The research created confidence before the redesign. Multiple methods pointing to the same issue gave stakeholders a clearer reason to invest in taxonomy and structure before moving into page updates.
Aligning teams before page design began.
Support experiences are often owned across multiple teams. A navigation or taxonomy change can affect product owners, content teams, support operations, analytics, and page design. The team needed alignment before redesigning pages so the new experience would not recreate the same structural issues.
The redesign touched AT&T's content, SEO, legal, and product teams, all of whom had built or maintained the existing taxonomy. Getting alignment meant presenting the research signal as a specific, observable gap: where customers actually went, where the system expected them to go, and what that gap cost in call volume and satisfaction scores.
The click analysis and Treejack data made that case concrete. Stakeholders who had been skeptical of a taxonomy overhaul agreed to proceed once the data showed the misalignment was measurable and systematic, not a design opinion.
This reduced churn later in the process. Once the taxonomy was aligned, page design could focus on clarity, hierarchy, and task support instead of reopening foundational structure decisions.
Rebuilding the taxonomy before redesigning the pages.
The redesign was grounded in a tested taxonomy. Reorganizing support pathways before changing page layouts gave the redesign a clearer rationale: each page decision could be traced back to the structure customers had already validated through research.

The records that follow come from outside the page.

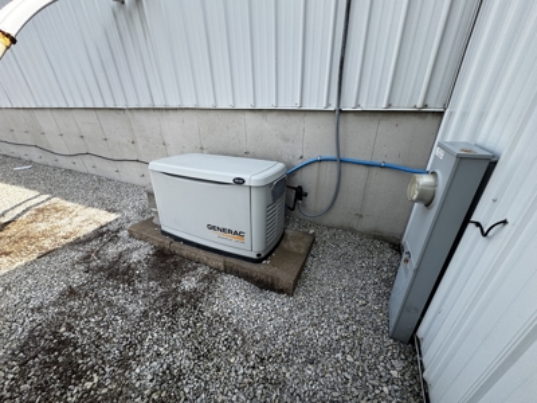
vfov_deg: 85.7
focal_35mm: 14
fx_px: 217
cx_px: 268
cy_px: 202
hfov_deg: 102.1
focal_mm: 2.22
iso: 40
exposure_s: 1/512
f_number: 2.2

I rebuilt the taxonomy around the words customers used, then redesigned support pages around scanning, task priority, and clear paths to answers. The redesign focused on helping customers recognize where to go, understand the available paths, and complete support tasks with less backtracking.
Several legacy category structures were embedded in downstream systems requiring significant engineering to rename. I prioritized the categories covering 85% of search traffic and documented the full taxonomy map in the KMS for future cycles. A phased approach that delivered measurable impact without blocking on a full migration.
Content structure, reformatted for scanning with clear hierarchy, short paragraphs, and the terms customers actually use when searching.
Final comps and redlines, handed to engineering with complete specifications for the redesigned experience.
Because the taxonomy was addressed first, the page redesign had a structural foundation to build on. Every label, grouping, and hierarchy decision could be traced back to validated customer understanding.
Design artifacts
Two rounds of testing. Task success improved both times.
The team tested, learned, revised, and tested again. The first round identified where customers expected support topics to live. The taxonomy was updated based on those results. A second round showed improved task success, validating the direction before broader rollout.
I tested iteratively across labels, page structure, CTA visibility, scroll behavior, and task completion before each build cycle. After the first round, I reviewed task performance and failure points, adjusted the taxonomy, and tested again. Testing turned taxonomy from an opinion-driven conversation into an evidence-based design decision.
| Test Round | Before | After | Gain |
|---|---|---|---|
| Round 1. Taxonomy labels | 36% | 46% | +10 points |
| Round 2. Page structure | 29% | 56% | +27 points |
Taxonomy validation, confirming new category labels matched how customers actually searched, before committing to full content migration.
Before & after, the redesigned AT&T support experience.
The team could move forward with more confidence because the structure had been validated with customers. Research turned taxonomy from a preference-driven debate into a decision grounded in evidence.
The most important decision was to slow down before redesigning the page.
At first, the visible opportunity looked like page design. The research showed that the higher-value work was language and structure. Once the taxonomy was clearer, the page design became easier because the team knew what the experience needed to support.
This project reinforced a pattern I have carried into later work: when customers struggle, the answer is not always a new screen. Sometimes the most valuable design work is creating the structure that helps the right screen make sense.
How I built research operations, customer access, design critique, and repeatable practice models across AT&T, Digital.ai, and McKesson.
What This Changed
Rebuilding the taxonomy required alignment across content, SEO, product, and engineering, and a decision to fix the architecture before touching the pages. At AT&T's scale, a small improvement in findability has outsized impact: fewer calls, faster answers, lower support costs.
The KMS governance model kept the taxonomy current after launch. Customers found clearer paths to common tasks, support pages became easier to scan, and the experience reduced pressure on assisted support channels, improving dwell times by 10–15 seconds on upper-level pages.